Perhaps the one topic that generated the most discussion was kale preparation. Debates, seldom in English, about whether the kale could be left roughly chopped or had to be finely shredded, as in Portugal, would pop up without warning. I’ve used both techniques; Sopa de Couves is accommodating either way. The same is true of beans. Some cooks include them. Some don’t. Finally, linguica, the Old World cousin of Mexican chorizo, is hard to find outside Portuguese-American communities. (Gateway Market sometimes carries the sausage.) The best substitute for Portuguese sausage is andouille, which is widely available in Central Iowa. Do not use Mexican chorizo as it is too soft and seasoned too differently.

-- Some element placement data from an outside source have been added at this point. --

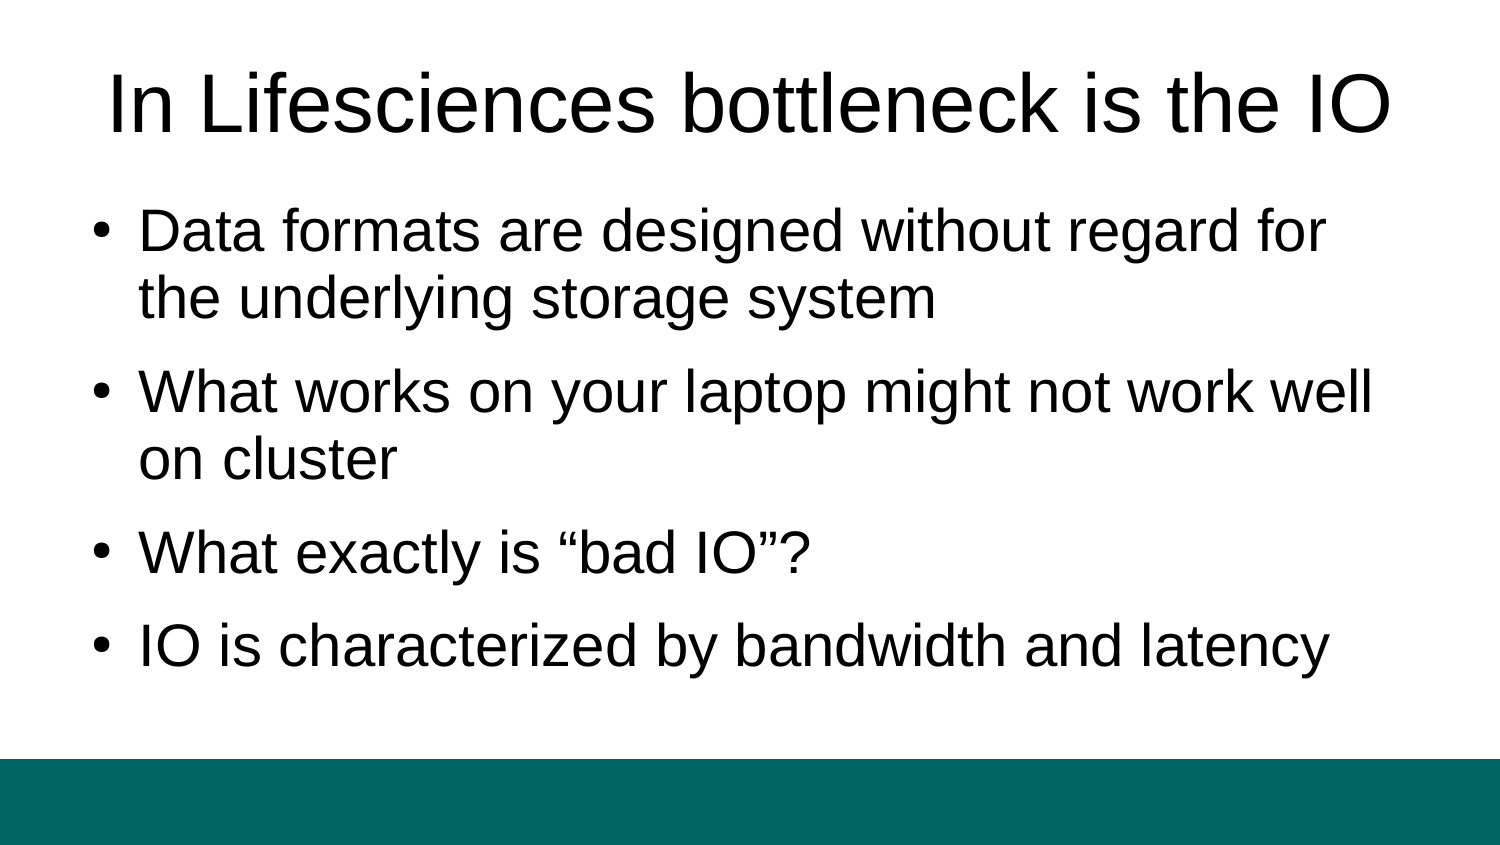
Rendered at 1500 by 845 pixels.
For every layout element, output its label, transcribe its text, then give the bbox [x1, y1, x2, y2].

title In Lifesciences bottleneck is the IO [75, 33, 1425, 175]
list Data formats are designed without regard for the underlying storage system What works on your laptop might not work well on cluster What exactly is “bad IO”? IO is characterized by bandwidth and latency [75, 197, 1425, 688]
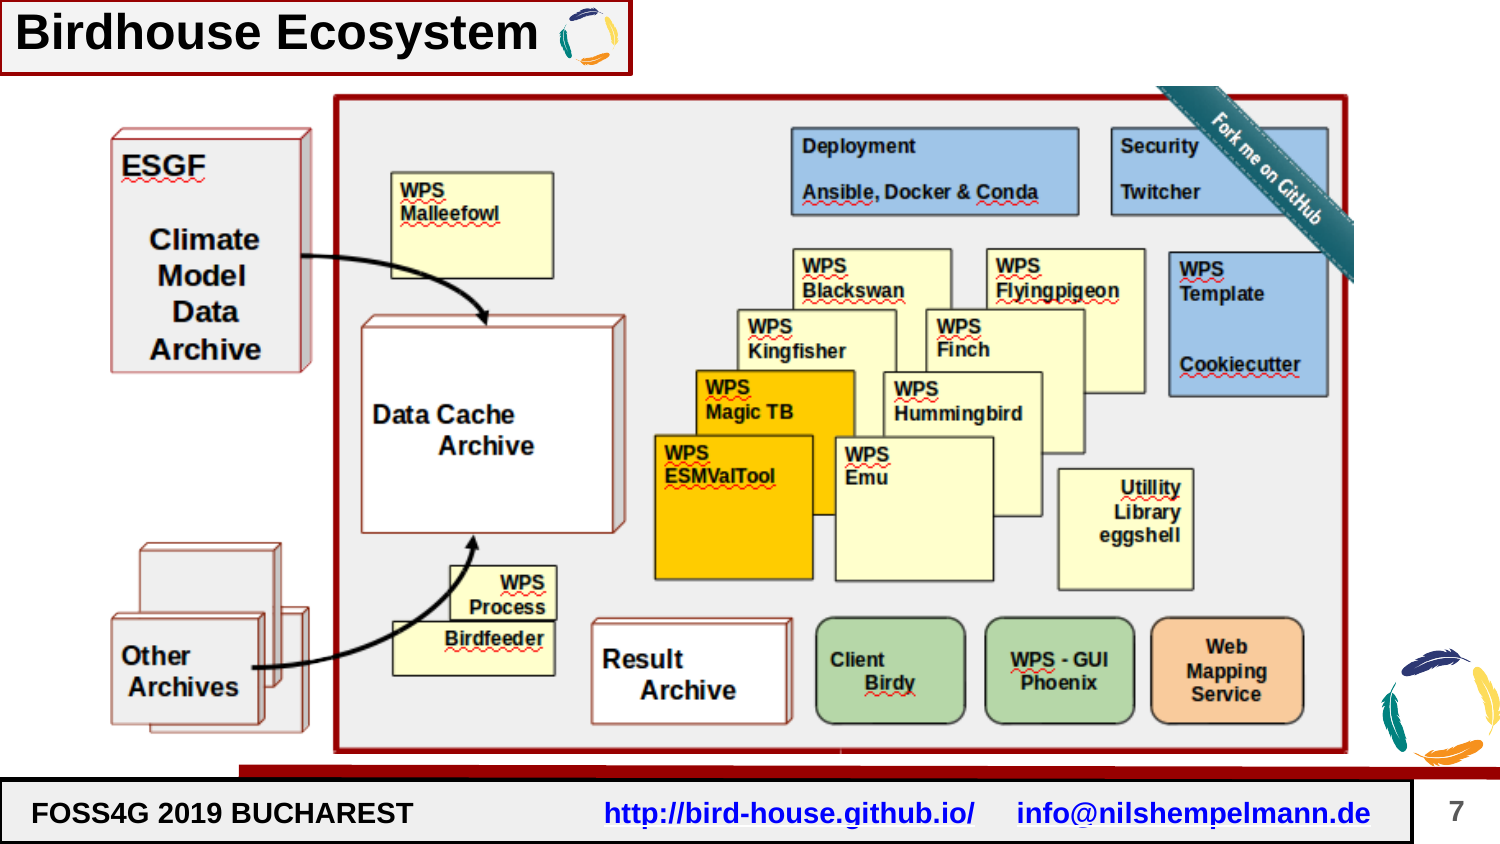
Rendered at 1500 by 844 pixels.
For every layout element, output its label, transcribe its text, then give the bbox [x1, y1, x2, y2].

I have included my favorite recipe below, which comes close to tasting like my mother’s. Both of us suggest that you keep in the spirit of our family’s style of cooking by thinking of the recipe more as a rough guide than instructions that must be followed.

Ingredients
1 bunch of kale or collard greens
1/2 head green cabbage
2 cans beans (options: red, white or even garbazno)
1-2 tablespoons olive oil
1 pound linguica or chourico (Portuguese sausage), or andouille or other smoked sausage, sliced 1/4-inch thick, or to preference.
1 medium onion, chopped
3-4 cloves garlic, minced
6-8 cups chicken stock, or 6-8 cups reduced-sodium chicken broth
1 pound potatoes, chopped. (Peeling is optional, depending on type of potato.)
1 14.5-ounce can diced tomatoes
1-2 teaspoons crushed red pepper flakes
3 bay leaves (preferably Turkish)
1/8 teaspoon of Hungarian paprika
Coarse salt, fresh ground pepper to taste

Directions
Wash kale under running water. Strip from tough stem, chop and set aside. Shred cabbage. If using beans, drain and rinse.
Heat the olive oil over medium heat in a large stock pot. Add sausage, onion and garlic. Cook, stirring occasionally until the onion is transparent.

Add remaining ingredients. Bring to a boil. Reduce heat and simmer for 45 minutes to 1 hour. Adjust liquid as needed for desired consistency. Add salt and pepper to taste, remove bay leaves and serve hot with cornbread or coarse bread.
This recipe will serve six to eight people easily. It reheats very well the next day and will keep in an airtight container for three days.